The slow political shift has frustrated some Democrats that have long fought for tougher gun laws, like New York Congresswoman Carolyn McCarthy, who's husband was killed in 1993 when a gunman randomly fired into a commuter train. She wishes fellow Democrats would fight the pressure exerted by the pro-gun lobby.

"They've been very open about saying... 'Carolyn, if the NRA comes against a bill, I gotta vote with the NRA.' They're not going to take that chance. I understand that," said McCarthy of her Democratic colleagues. "Does it bother me? Of course, it bothers me because I'm not trying to take away anyone's right to own a gun."

Depending on where a given candidate hails from, gun rights can be a major issue.

Take the "Live Free or Die" state of New Hampshire where hunting is popular and the 2nd amendment has long been prioritized as a critical personal liberty.

"It's a freedom issue and that's what this is about," said Mitch Kopacz, president of Gun Owners of New Hampshire. "It's the canary in the cage if you will, the firearms... for free speech and other issues. If we have firearms we still have the rest of our rights."

While a contingent of voters will cast ballots strictly adhering to which candidate supports firearm freedoms, many others will prioritize other matters.

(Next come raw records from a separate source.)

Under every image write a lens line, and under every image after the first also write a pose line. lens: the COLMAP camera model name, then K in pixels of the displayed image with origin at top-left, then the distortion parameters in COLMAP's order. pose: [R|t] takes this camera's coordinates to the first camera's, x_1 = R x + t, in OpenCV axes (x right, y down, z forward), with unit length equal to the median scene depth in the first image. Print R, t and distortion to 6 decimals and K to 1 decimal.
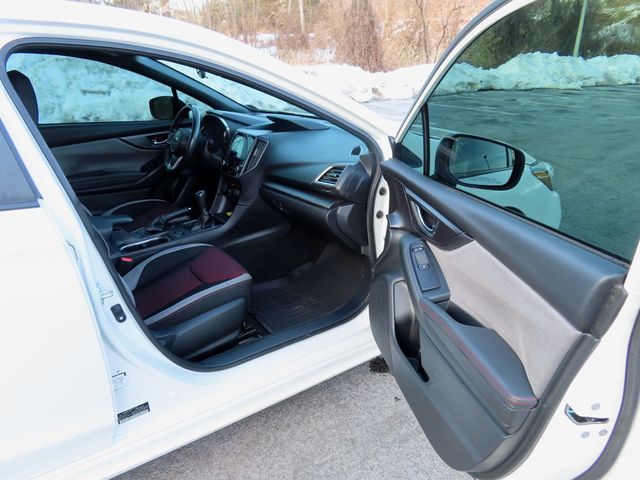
lens RADIAL K [[456.8, 0, 319.2], [0, 456.8, 242.7], [0, 0, 1]] dist [-0.012415, 0.008645]
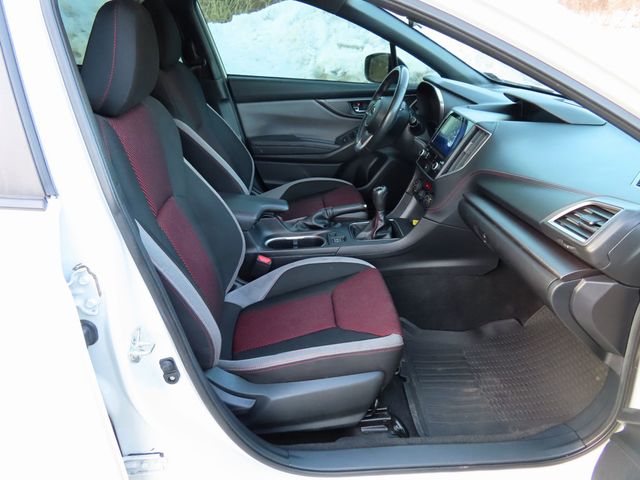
lens RADIAL K [[456.8, 0, 319.2], [0, 456.8, 242.7], [0, 0, 1]] dist [-0.012415, 0.008645]
pose [[0.860344, 0.248492, -0.445039, 0.003132], [-0.214950, 0.968558, 0.125266, -0.095656], [0.462174, -0.012111, 0.886707, 0.299011]]
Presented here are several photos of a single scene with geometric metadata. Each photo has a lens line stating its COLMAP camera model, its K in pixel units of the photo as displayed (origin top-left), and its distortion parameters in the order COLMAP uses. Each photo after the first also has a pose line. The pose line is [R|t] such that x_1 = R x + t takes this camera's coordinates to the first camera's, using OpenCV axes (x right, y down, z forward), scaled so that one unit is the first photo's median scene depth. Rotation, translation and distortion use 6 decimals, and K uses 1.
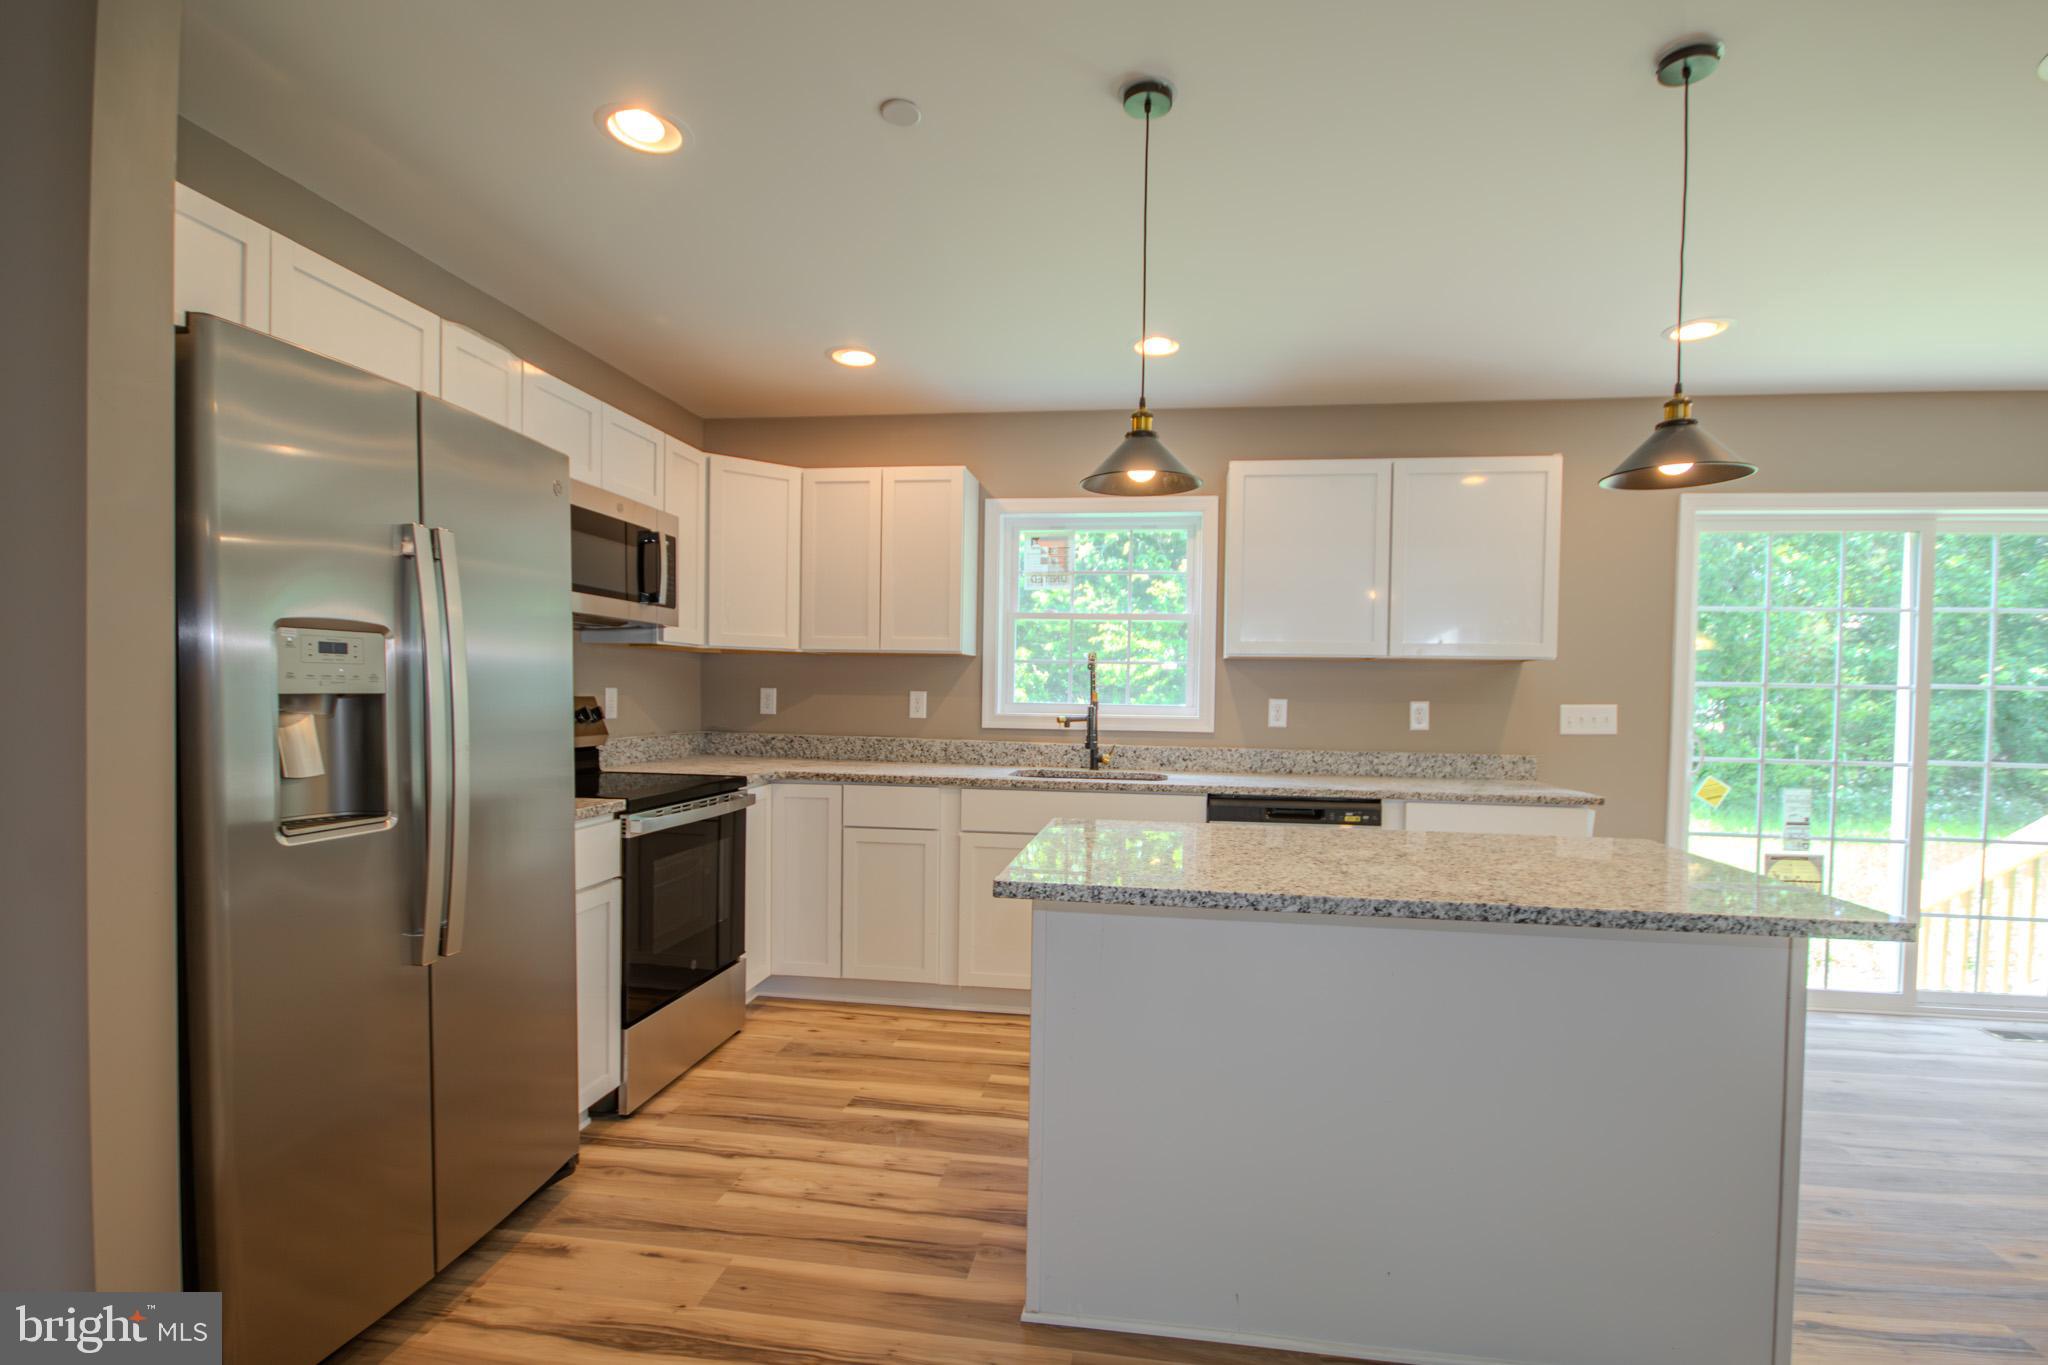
lens RADIAL K [[963.1, 0, 1025.1], [0, 963.1, 719.8], [0, 0, 1]] dist [0.010224, -0.009514]
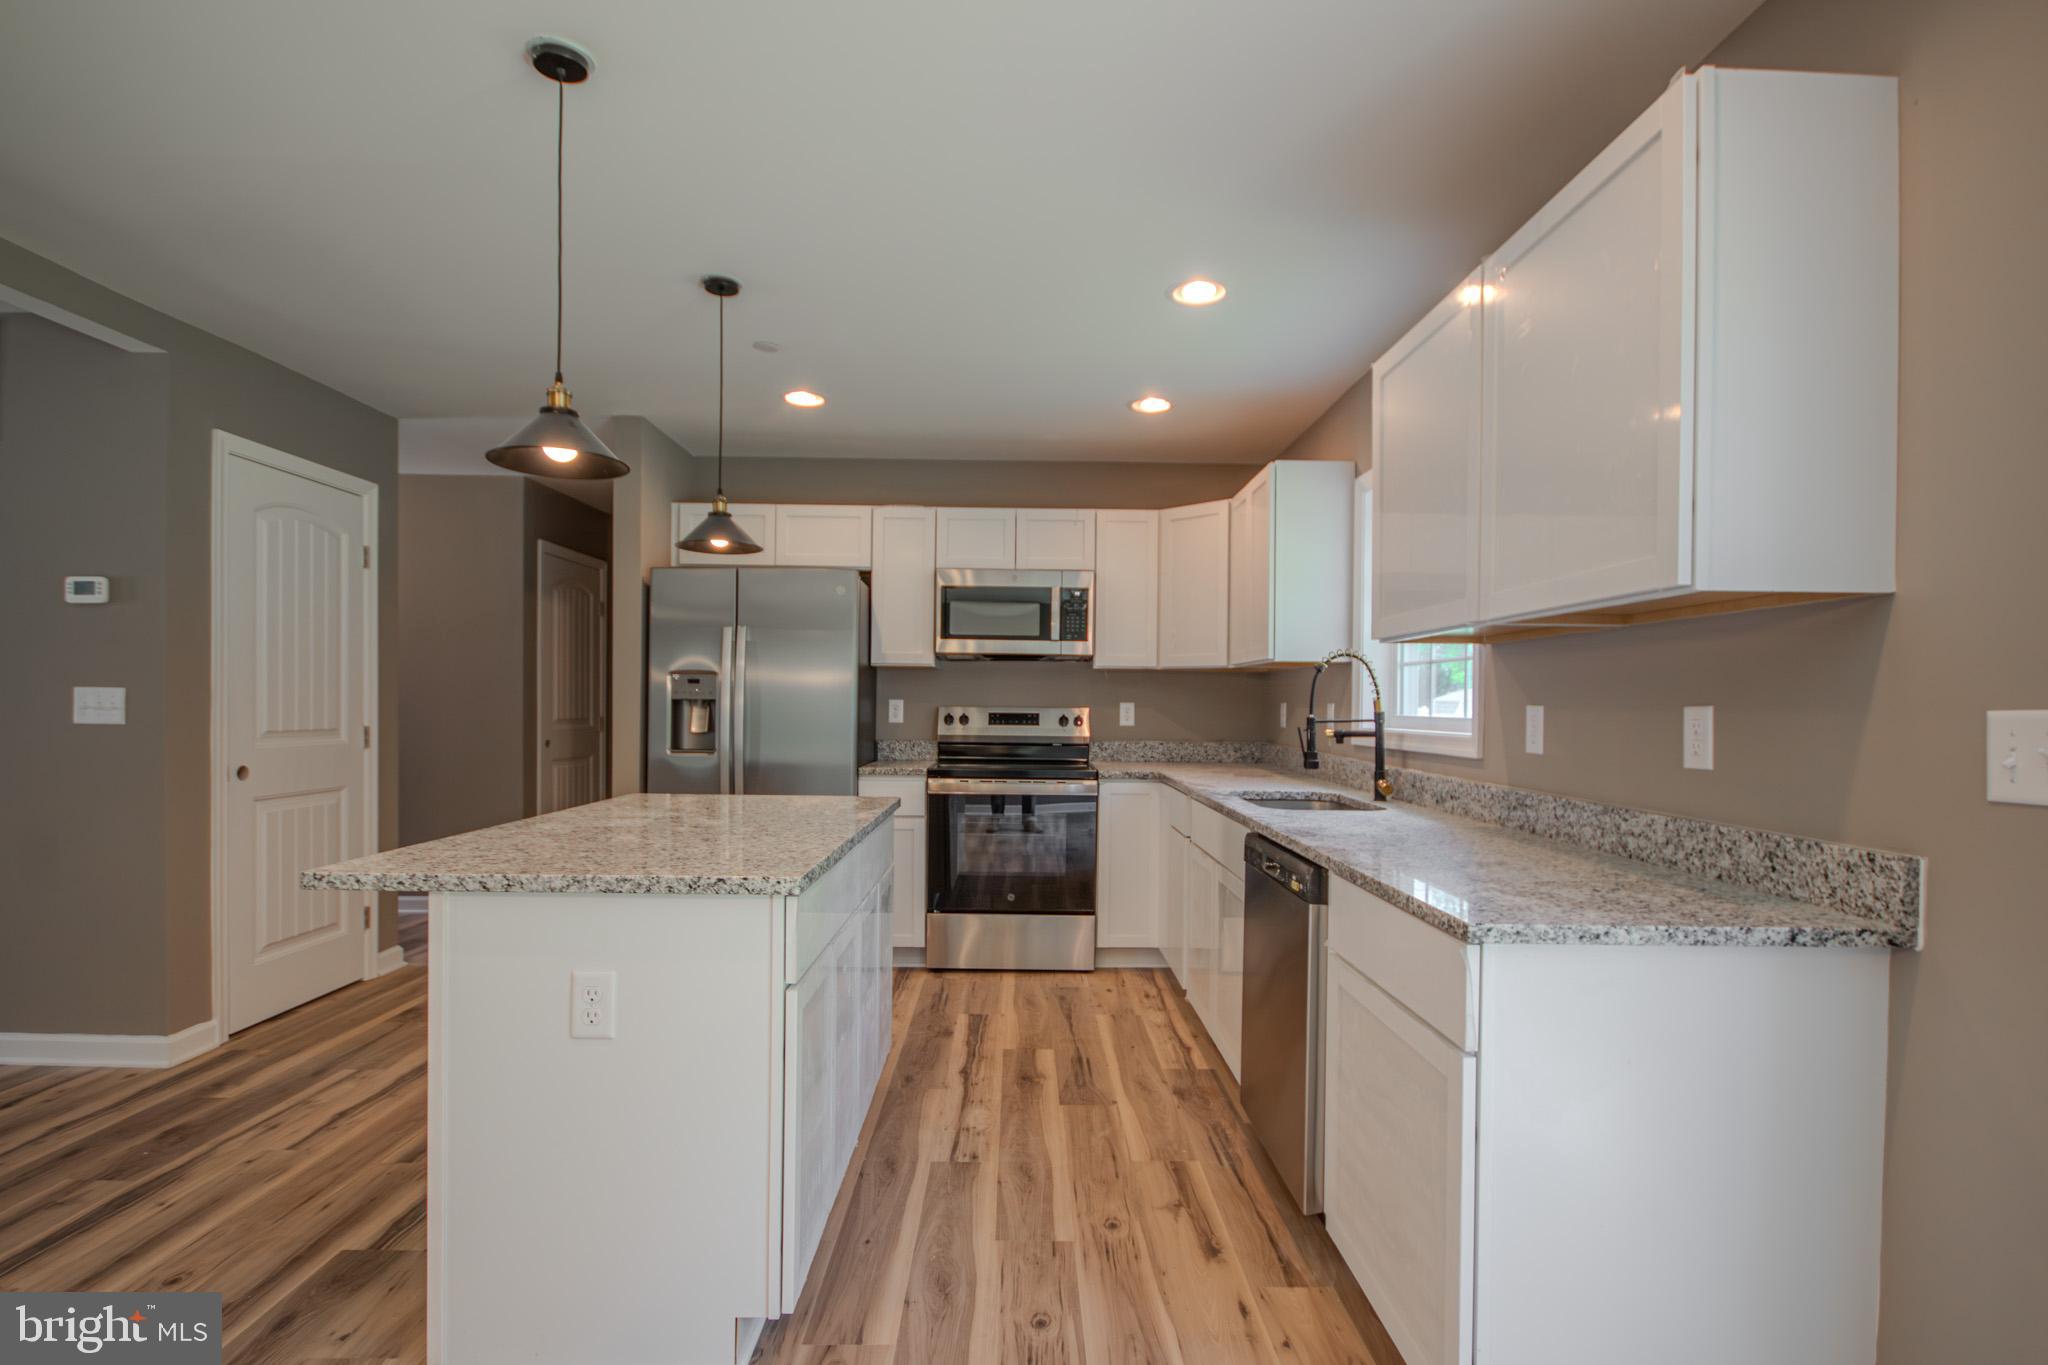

"Because the economy is bad and when the economy is bad all other issues get pushed to the side, including the issues about guns," explains Smith. "So I think what you're seeing with Democratic candidates is that the party has moved away from that more doctrinaire position against 2nd amendment rights."


Robocop's Comment:

I remember s few Supreme Court nominies who where "pro-gun". I also saw how they voted in both the Keller and McDonald cases. I advise caution when a Dem with an anti-gun record becomes concerned for our gun rights all of a sudden. Yes, there are a few genuine pro-gun Dems out there. Just do your homework before you vote. If they have a pro-gun past, then they may be pro-gun. If they were pitching support for another "assault weapons" ban, then preach the virtues of the Second Amendment today, be skeptical. Remember the tale of the scorpion and the turtle.